Despite the movement, there was no nervousness, tension or half-measures from Gambhir. Clearly riding on the confidence of his role in the team during a successful year, he slipped into the sheet-anchor's role commendably, secure in defence and curbing his tendency to attack. Having seen off Broad's six testing opening overs, Gambhir took two fours off the seventh and gradually flourished against the rest of the attack. He motored along in the hope that the man at the other end would stick around to provide him company.
This was a position Dravid used to revel in in times gone by, and today no situation could have been better laid for him. Somewhere between a loose push outside off stump in Chennai and taking strike in Mohali, a struggling Dravid took a step back to see what he had left.
He had begun his innings in a slump that went beyond mere statistics and with India in early trouble on a tricky surface. Early dot-balls will always remain bogeys for Dravid and he played and missed and miscued a weak pull shot between two converging fielders. By lunch, he had inched his way to 11 from 53 balls and India had clawed back to something resembling a platform.
As the footwork got more assured, so did Dravid and Gambhir's strokeplay. Though not always timing the ball perfectly and a bit anxious while running between the wickets, Dravid gained confidence in spurts. He began with a flowing cover drive off Monty Panesar and an on-drive off Andrew Flintoff immediately after lunch, but the focus was clearly on getting well on top of the ball with a high elbow and the full face of the bat.

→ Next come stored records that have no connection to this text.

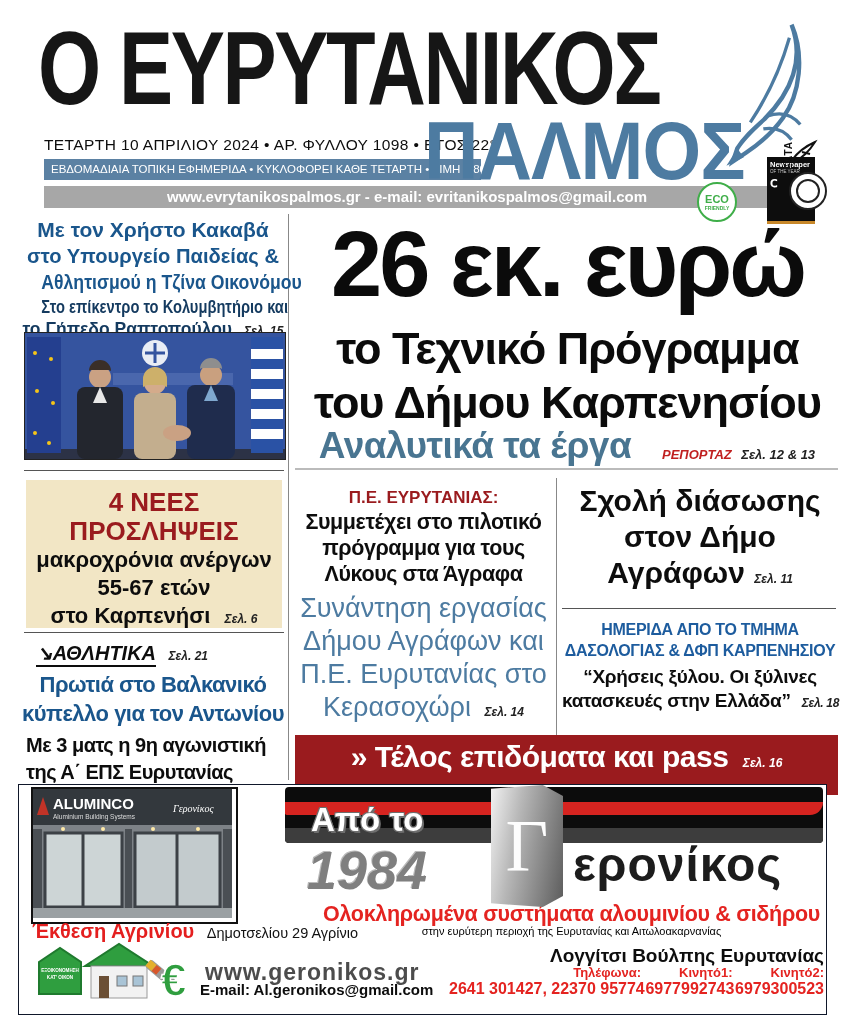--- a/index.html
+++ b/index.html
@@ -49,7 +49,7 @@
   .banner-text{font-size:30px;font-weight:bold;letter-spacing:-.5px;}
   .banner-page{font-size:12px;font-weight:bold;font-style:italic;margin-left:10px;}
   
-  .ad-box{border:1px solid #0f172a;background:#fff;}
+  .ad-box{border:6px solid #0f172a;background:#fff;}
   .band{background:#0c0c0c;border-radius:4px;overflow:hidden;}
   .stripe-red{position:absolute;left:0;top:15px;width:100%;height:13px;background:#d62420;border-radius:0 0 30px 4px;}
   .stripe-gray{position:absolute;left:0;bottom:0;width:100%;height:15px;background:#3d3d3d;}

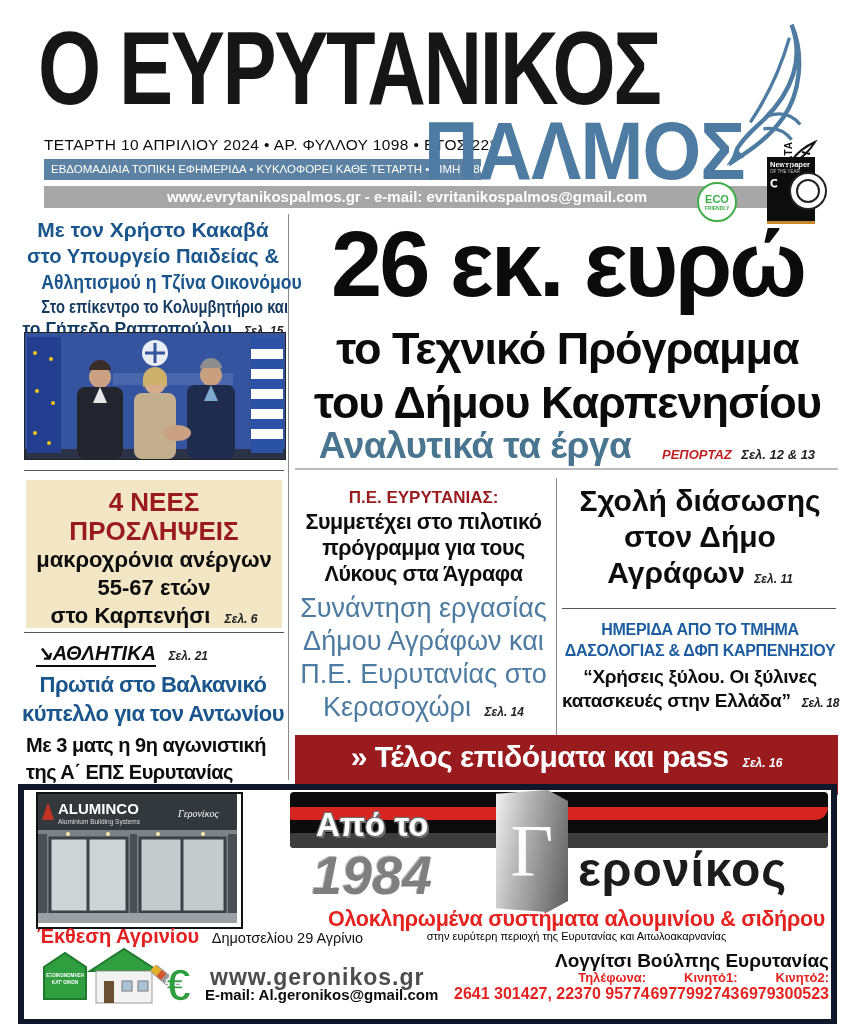--- a/index.html
+++ b/index.html
@@ -335,7 +335,6 @@
     </div>
     <div class="abs geronikos nw" style="left:554px;top:52px;">ερονίκος</div>
 
-    <div class="abs c tag1 nw" style="left:300px;top:117px;width:505px;">Ολοκληρωμένα συστήματα αλουμινίου &amp; σιδήρου</div>
     <div class="abs c tag2 nw" style="left:300px;top:140px;width:505px;">στην ευρύτερη περιοχή της Ευρυτανίας και Αιτωλοακαρνανίας</div>
     <div class="abs loc nw" style="left:455px;top:160px;width:350px;text-align:right;">Λογγίτσι Βούλπης Ευρυτανίας</div>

Once settled, Dravid played his trademark shots: Broad was twice clipped through midwicket, Panesar driven exquisitely past three fielders on the off.
This was Dravid's 54th half-century, but in terms of pressure and nerves it could have felt like his first. The period from lunch to tea is often a segment of consolidation but for Dravid, those 32 overs between the two intervals allowed him time to turn a nervous start into an innings of confidence and resolve.
Gambhir, meanwhile, drove down the ground and through cover, uppercut Broad over the slips twice, and deposited Graeme Swann for six. He had two lucky moments, both off Swann - a dropped catch by Collingwood when on 70 and, one run later, when he copped one on the pads, the ball seeming to have everything going for it except Daryl Harper's consent. They were rare moments of fortune in what was otherwise a commanding innings.
Three consecutive off-side doubles, each more aggressive than the last, took Gambhir to 99 and he duly raised a century off 214 balls with a trademark clip off the pads. In terms of balls faced, this was Gambhir's slowest hundred but it will give him immense satisfaction. Stirringly, it continued his amorous relationship with the PCA Stadium.
After Broad's early success, England's attack tapered off. Flintoff's control kept a choke on the scoring, James Anderson didn't make the batsmen play enough, and Panesar again struggled to find his rhythm. Swann was the slowest bowler, but also appeared the most dangerous. He again purchased turn, and was unlucky not to have Gambhir twice. England failed to maintain control, while Gambhir and Dravid ensured that Mohali, despite all the pre-match talk of a green tinge, and the first hour of play, lived up to its reputation of being a batsman's track.